The Doctor got up and wandered the lab, looking in cupboards and under things, while Rose continued to work on the computer. The lab was filled with both high tech and low tech equipment. One cupboard seemed to be devoted to circuit boards of all types. Another contained thin sheets of various types of semiconducting materials, as well as sheets of copper and glass. A third had spools of electrical wires and connectors. More wire littered the countertops, obscuring hand tools and a small notebook computer. Several dirty coffee mugs had been left on the countertop and the desk. After searching the lab thoroughly, the Doctor searched Bradford's office. Not finding anything of interest, he eventually gave up and crossed back to where Rose was. He stood behind her, looking over her shoulder at the monitor in front of her.
"No luck?" she asked him.
"Nope," he said. "I actually didn't see anything of alien origin here. Just a typically messy lab. And an even messier office. Have you found anything?"

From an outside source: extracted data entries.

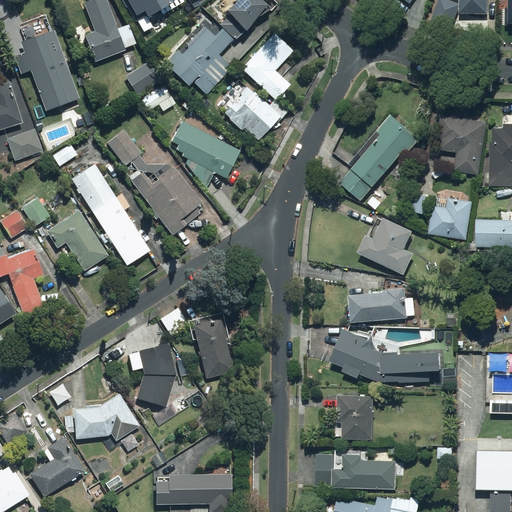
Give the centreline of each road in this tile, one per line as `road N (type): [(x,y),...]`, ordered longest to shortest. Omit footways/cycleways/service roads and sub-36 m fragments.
road 1 (residential): [(0,394),(282,219)]
road 2 (residential): [(282,219),(277,511)]
road 3 (residential): [(365,37),(301,157),(282,219)]
road 4 (residential): [(365,37),(465,65),(511,67)]
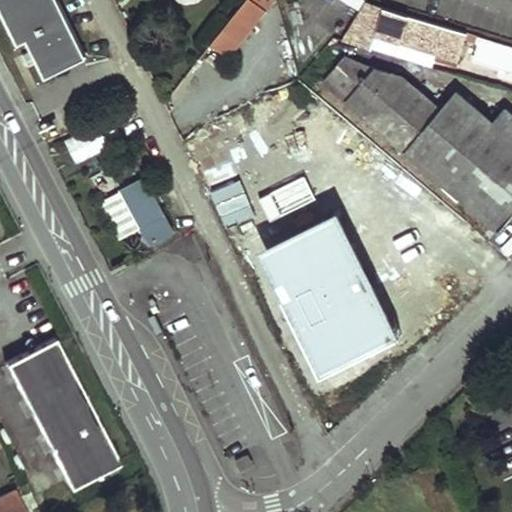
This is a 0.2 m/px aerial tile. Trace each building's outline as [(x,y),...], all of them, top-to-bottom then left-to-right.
[(61,0),(0,0),(0,3),(18,40),(26,36),(45,75),(88,54),(61,0)] [(255,0),(243,0),(211,42),(228,56),(265,8),(255,0)] [(399,40),(458,58),(466,31),(427,19),(364,1),(341,39),(371,48),(380,24),(401,30),(399,40)] [(346,100),(498,230),(511,213),(511,112),(504,106),(492,120),(456,88),(440,106),(402,74),(380,67),(376,64),(346,100)] [(271,151),(258,122),(240,130),(233,115),(200,129),(219,174),(271,151)] [(73,159),(123,142),(116,122),(66,139),(73,159)] [(400,166),(380,187),(409,213),(428,193),(400,166)] [(145,175),(101,196),(120,236),(138,228),(145,245),(172,232),(145,175)] [(267,248),(324,374),(402,339),(345,213),(267,248)] [(55,341),(7,367),(71,493),(121,467),(55,341)] [(23,511),(12,489),(0,494),(0,511),(23,511)]
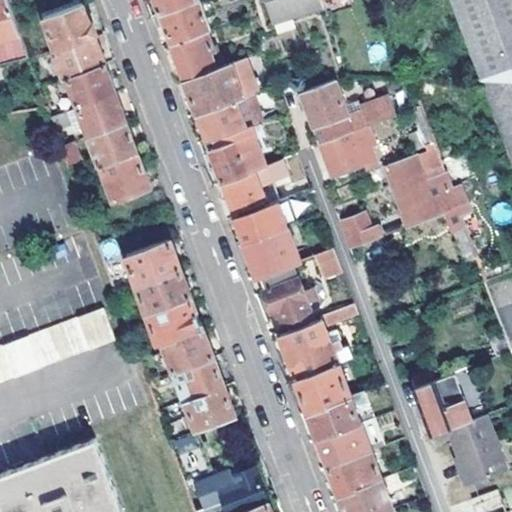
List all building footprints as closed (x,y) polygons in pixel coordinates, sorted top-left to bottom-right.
[(0,0),(0,63),(28,57),(6,0),(0,0)] [(156,0),(161,13),(197,0),(156,0)] [(172,43),(207,31),(211,30),(199,0),(197,0),(161,13),(172,43)] [(321,0),(262,0),(271,23),(323,6),(321,0)] [(353,6),(350,0),(321,0),(323,6),(326,14),(353,6)] [(511,0),(450,0),(480,79),(509,79),(511,79),(511,0)] [(44,18),(55,49),(94,34),(92,28),(83,3),(44,18)] [(207,31),(172,43),(186,80),(215,70),(209,52),(214,50),(207,31)] [(63,77),(104,61),(94,34),(55,49),(53,50),(63,77)] [(219,49),(214,50),(209,52),(215,70),(225,66),(219,49)] [(115,91),(104,61),(63,77),(53,81),(59,96),(71,91),(77,106),(115,91)] [(199,114),(236,100),(243,98),(231,64),(225,66),(215,70),(186,80),(199,114)] [(43,69),(34,72),(39,86),(48,83),(43,69)] [(438,78),(408,78),(415,96),(438,96),(438,78)] [(480,79),(511,162),(511,86),(509,79),(480,79)] [(369,126),(397,116),(389,96),(360,106),(362,111),(348,116),(334,80),(300,92),(321,144),(369,126)] [(88,135),(126,120),(115,91),(77,106),(88,135)] [(204,130),(208,141),(246,128),(236,100),(199,114),(201,119),(194,121),(198,132),(204,130)] [(50,116),(55,128),(73,121),(79,138),(88,135),(77,106),(50,116)] [(433,143),(419,107),(411,110),(419,131),(409,135),(415,151),(433,143)] [(99,165),(102,164),(138,151),(126,120),(88,135),(99,165)] [(369,126),(321,144),(333,177),(365,164),(367,170),(381,164),(373,145),(360,149),(357,142),(373,137),(369,126)] [(256,135),(237,141),(239,148),(259,141),(256,135)] [(74,140),(61,145),(68,163),(80,159),(74,140)] [(224,182),(268,166),(259,141),(239,148),(237,141),(212,150),(224,182)] [(407,225),(438,214),(426,181),(445,174),(440,161),(435,149),(384,167),(407,225)] [(151,185),(138,151),(102,164),(114,199),(151,185)] [(299,155),(268,166),(224,182),(236,217),(270,205),(263,185),(291,175),(299,194),(312,189),(299,155)] [(446,211),(457,207),(451,191),(441,196),(446,211)] [(246,243),(289,227),(280,201),(270,205),(236,217),(246,243)] [(446,211),(467,264),(477,260),(457,207),(446,211)] [(349,247),(380,235),(377,226),(370,229),(364,214),(340,223),(349,247)] [(298,223),(289,227),(300,260),(310,256),(298,223)] [(246,243),(258,276),(291,263),(300,260),(289,227),(246,243)] [(132,271),(137,285),(181,268),(169,237),(125,254),(132,271)] [(333,247),(315,254),(324,277),(342,269),(335,252),(333,247)] [(291,263),(258,276),(271,311),(278,308),(284,324),(311,314),(307,304),(315,301),(309,288),(302,290),(291,263)] [(147,314),(191,297),(181,268),(137,285),(147,314)] [(111,279),(116,292),(137,285),(132,271),(111,279)] [(158,344),(164,342),(203,327),(191,297),(147,314),(158,344)] [(330,311),(334,322),(358,313),(355,305),(354,303),(330,311)] [(0,378),(116,339),(105,307),(0,343),(0,378)] [(320,315),(321,318),(324,326),(334,322),(330,311),(320,315)] [(295,380),(338,363),(333,351),(341,348),(338,340),(335,341),(332,333),(328,335),(324,326),(321,318),(278,335),(295,380)] [(175,371),(214,356),(203,327),(164,342),(175,371)] [(182,390),(186,400),(225,385),(214,356),(175,371),(182,390)] [(295,380),(307,412),(352,395),(340,363),(338,363),(295,380)] [(170,395),(182,390),(175,371),(163,375),(170,395)] [(410,378),(414,389),(434,381),(431,371),(410,378)] [(423,413),(432,436),(449,429),(478,418),(470,398),(447,407),(446,404),(444,405),(434,381),(414,389),(423,413)] [(197,430),(236,415),(225,385),(186,400),(197,430)] [(365,390),(352,395),(363,423),(375,418),(365,390)] [(315,431),(318,439),(363,423),(352,395),(307,412),(315,431)] [(172,405),(160,410),(171,440),(183,435),(172,405)] [(449,429),(459,457),(462,456),(464,461),(472,482),(508,468),(487,414),(478,418),(449,429)] [(328,466),(373,450),(363,423),(318,439),(318,441),(326,461),(327,463),(328,466)] [(183,459),(199,447),(188,432),(172,443),(183,459)] [(126,511),(99,438),(0,474),(0,511),(126,511)] [(323,465),(327,463),(326,461),(318,441),(314,443),(323,465)] [(328,466),(339,495),(383,478),(373,450),(328,466)] [(466,485),(472,482),(464,461),(462,456),(459,457),(456,459),(466,485)] [(224,496),(230,511),(240,511),(268,502),(254,466),(230,475),(227,468),(194,480),(204,507),(224,496)] [(345,511),(386,511),(389,511),(395,509),(390,497),(383,478),(339,495),(345,511)] [(407,504),(427,497),(422,485),(403,492),(407,504)] [(505,511),(497,490),(448,508),(448,511),(505,511)] [(395,509),(407,504),(403,492),(390,497),(395,509)] [(272,511),(268,502),(240,511),(272,511)]
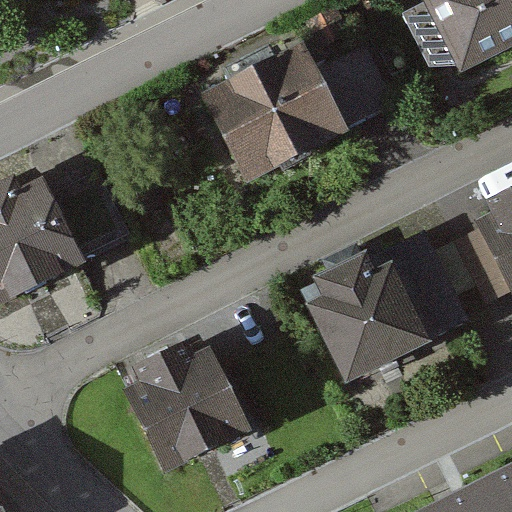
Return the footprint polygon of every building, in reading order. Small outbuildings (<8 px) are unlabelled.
[(511,51),(511,0),(430,0),(426,3),(463,76),(511,51)] [(348,136),(307,56),(210,106),(251,186),(348,136)] [(0,307),(83,268),(45,190),(0,212),(0,307)] [(511,203),(478,220),(511,287),(511,203)] [(429,235),(308,292),(352,384),(473,327),(429,235)] [(213,348),(128,389),(173,481),(258,440),(213,348)] [(511,511),(511,460),(411,511),(511,511)]
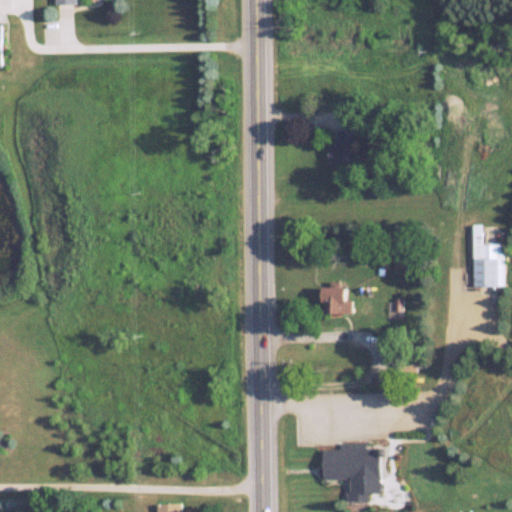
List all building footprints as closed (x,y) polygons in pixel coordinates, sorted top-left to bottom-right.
[(353,131),(336,131),(336,144),(328,144),(328,162),(353,162),(353,131)] [(473,285),(504,285),(504,243),(482,243),(482,224),(473,224),(473,285)] [(350,312),(350,286),(325,286),(325,312),(350,312)] [(418,370),(418,352),(399,352),(399,370),(418,370)] [(322,479),(348,478),(348,499),(368,499),(367,492),(380,492),(379,446),(364,446),(364,441),(339,441),(339,448),(321,448),(322,479)] [(181,511),(181,503),(154,504),(154,511),(181,511)]
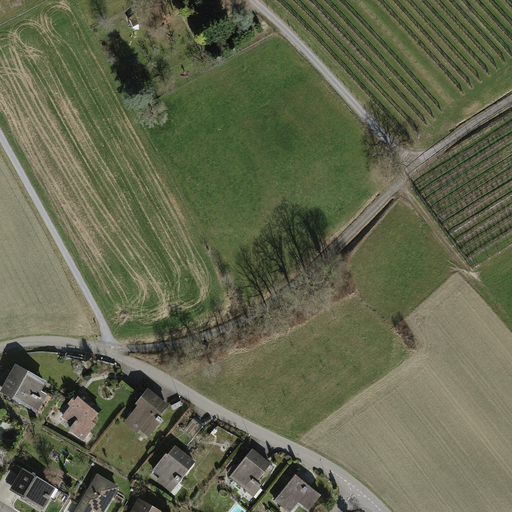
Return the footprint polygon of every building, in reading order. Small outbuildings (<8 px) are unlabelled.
[(458,244),(511,213),(511,122),(415,179),(435,212),(438,210),(458,244)] [(45,380),(14,363),(0,388),(0,390),(36,411),(46,393),(40,389),(45,380)] [(136,404),(122,423),(135,433),(138,429),(147,436),(161,418),(158,415),(167,403),(146,386),(134,402),(136,404)] [(100,407),(78,392),(73,399),(71,398),(67,403),(69,405),(60,417),(70,424),(66,429),(82,440),(94,423),(90,421),(100,407)] [(193,461),(173,446),(167,452),(166,451),(151,471),(157,476),(154,480),(173,494),(181,484),(177,482),(193,461)] [(270,463),(252,449),(229,476),(252,496),(262,484),(256,480),(270,463)] [(55,487),(21,467),(8,489),(42,509),(55,487)] [(102,511),(117,486),(95,473),(72,511),(90,511),(92,510),(95,511),(102,511)] [(308,510),(321,494),(294,473),(273,500),(288,511),(297,501),(308,510)] [(127,511),(163,511),(135,498),(127,511)]
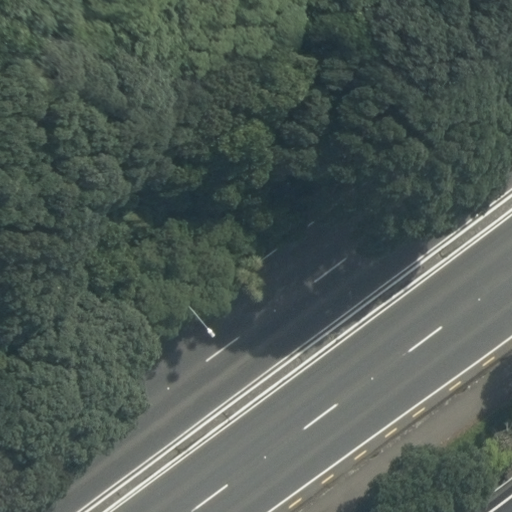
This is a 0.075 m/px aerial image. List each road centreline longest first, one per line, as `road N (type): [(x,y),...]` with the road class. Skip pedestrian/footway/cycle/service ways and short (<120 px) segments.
road 1 (primary): [(0,498),(511,120)]
road 2 (primary): [(511,271),(185,511)]
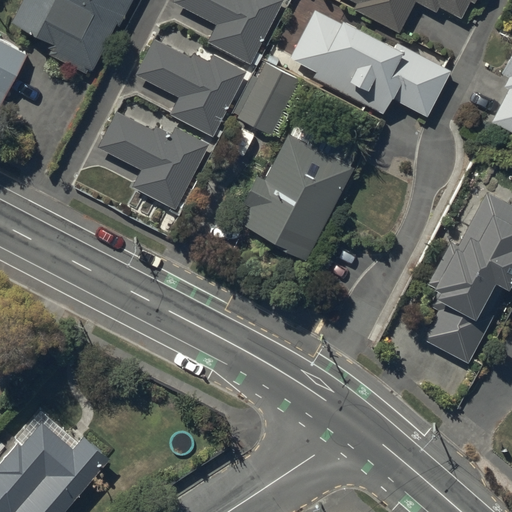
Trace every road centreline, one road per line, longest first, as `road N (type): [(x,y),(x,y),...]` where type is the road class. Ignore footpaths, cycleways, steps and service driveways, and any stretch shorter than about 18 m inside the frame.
road 1 (tertiary): [(337,408),(245,349),(0,222)]
road 2 (tertiary): [(460,511),(337,408)]
road 3 (residential): [(337,408),(301,460),(228,511)]
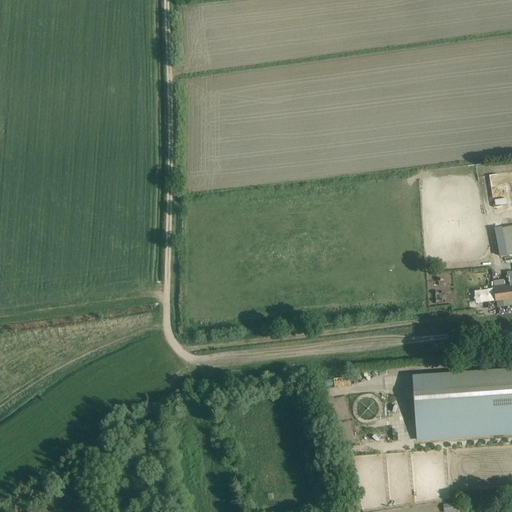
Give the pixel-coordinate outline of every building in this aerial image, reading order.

"Not a lot so far, but you might find this interesting," Rose said, glancing over her shoulder at him before returning to look at the screen in front of her. "When Bradford put in a request for staff, he had some very specific requirements. There was the usual stuff, had to have certain degrees, had to have at least two years of lab experience beyond the University level, but he also requested all his staff have a level 5 rating on the Armstrong scale."
"I'm not familiar with that," said the Doctor.
"That's what Torchwood uses here to classify their telepathic ratings. Purely telepathic alien species rate a ten, someone psi null rates a one. Not sure what you'd rate," she said, glancing at him appraisingly. "Typically, humans rate a one or a two."
The Doctor raised his eyebrows. "And he wanted all his staff to rate at a five?"
"Yep," Rose nodded. "Or higher. Very rare among humans. Very, very rare."
"And odd for an alternative energies project," the Doctor said thoughtfully.
"There's also a staff list here," Rose continued. "According to this, Bradford had three assistants. One was a doctoral candidate named Sean Callahan who went back to Cambridge to finish his degree about three months ago, but the other two are still here. Their names are Dr. Michael Fields and Dr. Lisa Hallett."
"Lisa Hallett, Lisa Hallett," the Doctor mused. "Now why does that name sound familiar?"
"I dunno why it's familiar to you," Rose responded. "But Lisa Hallett is the one who filed harassment charges against Ianto. She's Ianto's ex-fiancée."